Ultraviolet-induced photochemical damage in ocular tissues.

Exposure to ultraviolet (UV) lasers may result in pathology to either the cornea, lens or retina of the primate eye. The particular combination of exposure parameters (wavelength, peak power, pulsewidth, pulse repetition rate, and total energy delivered) determines the primary target tissue(s) in each instance. The effect may be acute or chronic, and the implicated damage mechanism may be categorized as photochemical, photoablative or thermal. This paper summarizes a number of specific cases where UV laser radiation affected one or more of the ocular tissues, describes the nature of the pathologies, and indicates what is known about the damage mechanism in each case. Ranges of exposure parameters where each ocular tissue is the most sensitive are defined.
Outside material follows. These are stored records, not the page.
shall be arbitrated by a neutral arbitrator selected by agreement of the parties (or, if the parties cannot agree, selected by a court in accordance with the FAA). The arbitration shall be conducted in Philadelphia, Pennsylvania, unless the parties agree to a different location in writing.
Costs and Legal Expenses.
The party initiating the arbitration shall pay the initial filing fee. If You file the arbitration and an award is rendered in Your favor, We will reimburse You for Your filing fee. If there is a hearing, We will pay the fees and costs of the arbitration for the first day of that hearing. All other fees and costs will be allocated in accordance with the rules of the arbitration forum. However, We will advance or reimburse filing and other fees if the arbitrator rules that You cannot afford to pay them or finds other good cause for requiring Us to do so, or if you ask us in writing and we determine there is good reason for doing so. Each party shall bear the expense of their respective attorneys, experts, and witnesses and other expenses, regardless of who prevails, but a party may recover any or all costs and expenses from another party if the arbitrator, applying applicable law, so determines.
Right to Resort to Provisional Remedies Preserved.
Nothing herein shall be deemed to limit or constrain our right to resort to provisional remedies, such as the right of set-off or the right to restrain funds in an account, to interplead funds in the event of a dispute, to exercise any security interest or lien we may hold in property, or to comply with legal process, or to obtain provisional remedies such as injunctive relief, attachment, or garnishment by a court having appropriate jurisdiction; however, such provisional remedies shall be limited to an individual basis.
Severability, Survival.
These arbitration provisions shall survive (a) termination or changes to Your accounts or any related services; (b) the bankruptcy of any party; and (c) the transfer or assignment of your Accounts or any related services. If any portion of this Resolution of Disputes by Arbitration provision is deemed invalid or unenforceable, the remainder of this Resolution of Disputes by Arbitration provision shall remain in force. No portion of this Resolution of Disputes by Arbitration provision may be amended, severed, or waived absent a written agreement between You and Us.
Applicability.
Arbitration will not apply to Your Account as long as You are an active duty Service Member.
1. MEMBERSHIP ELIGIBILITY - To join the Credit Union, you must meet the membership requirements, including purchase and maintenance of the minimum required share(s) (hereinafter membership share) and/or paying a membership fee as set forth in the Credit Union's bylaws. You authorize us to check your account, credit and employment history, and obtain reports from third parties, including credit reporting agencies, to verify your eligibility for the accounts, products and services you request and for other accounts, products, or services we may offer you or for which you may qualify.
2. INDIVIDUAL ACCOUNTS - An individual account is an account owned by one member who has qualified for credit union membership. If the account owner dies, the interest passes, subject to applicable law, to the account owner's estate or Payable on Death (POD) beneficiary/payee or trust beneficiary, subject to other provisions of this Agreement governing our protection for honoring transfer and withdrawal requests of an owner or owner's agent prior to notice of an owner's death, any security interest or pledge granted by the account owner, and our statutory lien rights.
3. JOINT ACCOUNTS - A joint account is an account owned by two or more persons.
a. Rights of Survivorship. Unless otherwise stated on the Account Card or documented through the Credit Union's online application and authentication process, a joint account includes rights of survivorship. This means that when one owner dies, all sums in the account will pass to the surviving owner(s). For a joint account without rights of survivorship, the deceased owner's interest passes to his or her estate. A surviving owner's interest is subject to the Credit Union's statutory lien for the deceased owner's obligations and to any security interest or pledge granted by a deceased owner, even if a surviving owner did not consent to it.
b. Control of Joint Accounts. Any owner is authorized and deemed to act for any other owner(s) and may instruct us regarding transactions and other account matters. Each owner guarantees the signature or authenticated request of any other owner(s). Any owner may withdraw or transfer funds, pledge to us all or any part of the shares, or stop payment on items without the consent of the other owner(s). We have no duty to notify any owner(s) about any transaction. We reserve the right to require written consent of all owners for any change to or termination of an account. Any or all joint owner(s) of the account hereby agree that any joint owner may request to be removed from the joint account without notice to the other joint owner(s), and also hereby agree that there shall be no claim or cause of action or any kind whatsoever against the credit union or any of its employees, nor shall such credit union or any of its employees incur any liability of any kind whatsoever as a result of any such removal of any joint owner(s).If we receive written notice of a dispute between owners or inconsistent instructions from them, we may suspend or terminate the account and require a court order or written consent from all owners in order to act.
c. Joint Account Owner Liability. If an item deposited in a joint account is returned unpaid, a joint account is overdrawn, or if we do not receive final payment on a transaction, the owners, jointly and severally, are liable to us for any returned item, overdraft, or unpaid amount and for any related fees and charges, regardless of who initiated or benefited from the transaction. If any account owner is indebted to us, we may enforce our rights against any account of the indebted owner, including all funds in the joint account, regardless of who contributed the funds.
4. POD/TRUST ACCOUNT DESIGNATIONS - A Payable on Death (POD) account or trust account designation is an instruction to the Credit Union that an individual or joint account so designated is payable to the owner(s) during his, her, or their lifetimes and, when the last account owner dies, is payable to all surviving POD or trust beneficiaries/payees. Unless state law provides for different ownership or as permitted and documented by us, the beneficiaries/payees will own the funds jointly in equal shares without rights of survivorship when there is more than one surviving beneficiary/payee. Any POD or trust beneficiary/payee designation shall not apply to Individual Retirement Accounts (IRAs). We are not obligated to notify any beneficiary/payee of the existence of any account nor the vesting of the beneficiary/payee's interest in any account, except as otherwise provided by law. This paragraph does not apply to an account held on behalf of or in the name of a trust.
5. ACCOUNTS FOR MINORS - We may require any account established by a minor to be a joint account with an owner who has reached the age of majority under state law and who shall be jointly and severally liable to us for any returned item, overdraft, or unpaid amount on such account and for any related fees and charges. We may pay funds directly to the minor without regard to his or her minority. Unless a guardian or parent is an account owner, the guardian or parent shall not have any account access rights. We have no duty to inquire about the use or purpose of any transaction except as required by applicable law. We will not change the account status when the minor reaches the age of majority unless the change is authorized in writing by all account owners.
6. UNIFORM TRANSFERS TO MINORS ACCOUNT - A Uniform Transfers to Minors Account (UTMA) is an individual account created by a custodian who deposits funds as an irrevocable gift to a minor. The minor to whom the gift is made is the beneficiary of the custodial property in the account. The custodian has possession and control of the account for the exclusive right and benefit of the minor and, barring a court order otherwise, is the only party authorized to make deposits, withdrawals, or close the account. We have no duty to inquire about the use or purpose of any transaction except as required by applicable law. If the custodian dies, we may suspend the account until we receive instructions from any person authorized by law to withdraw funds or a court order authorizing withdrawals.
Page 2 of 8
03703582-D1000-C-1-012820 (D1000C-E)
The cornea is most sensitive via a photochemical damge mechanism in the 260- to 280-nm range, where the threshold dose is approximately 5 mJ cm-2. For near-UV wavelengths (320-400 nm), different target molecules absorb the radiation and are susceptible to less efficient photochemical damage mechanism yielding corneal thresholds in the range of 10-100 J cm-2. However, we report acute cataract induction following exposure to a 337-nm nitrogen laser at 1 J cm-2 when the energy is delivered in a 10-ns pulse. Further, with longer pulsewidths (approximately 1 s) of comparable wavelength, retinal lesions were induced when 0.28 J was delivered to the eye. The data suggest that the acute lens effect is the result of a thermal mechanism, whereas the UV-induced retinal lesions result from a photochemical insult to the photoreceptors. Data presented include the action spectra for far- and near-UV-induced ocular damage, the pulsewidth and total energy dependencies of ocular thresholds, cumulative effects of repeated exposures, and repair or recovery rates.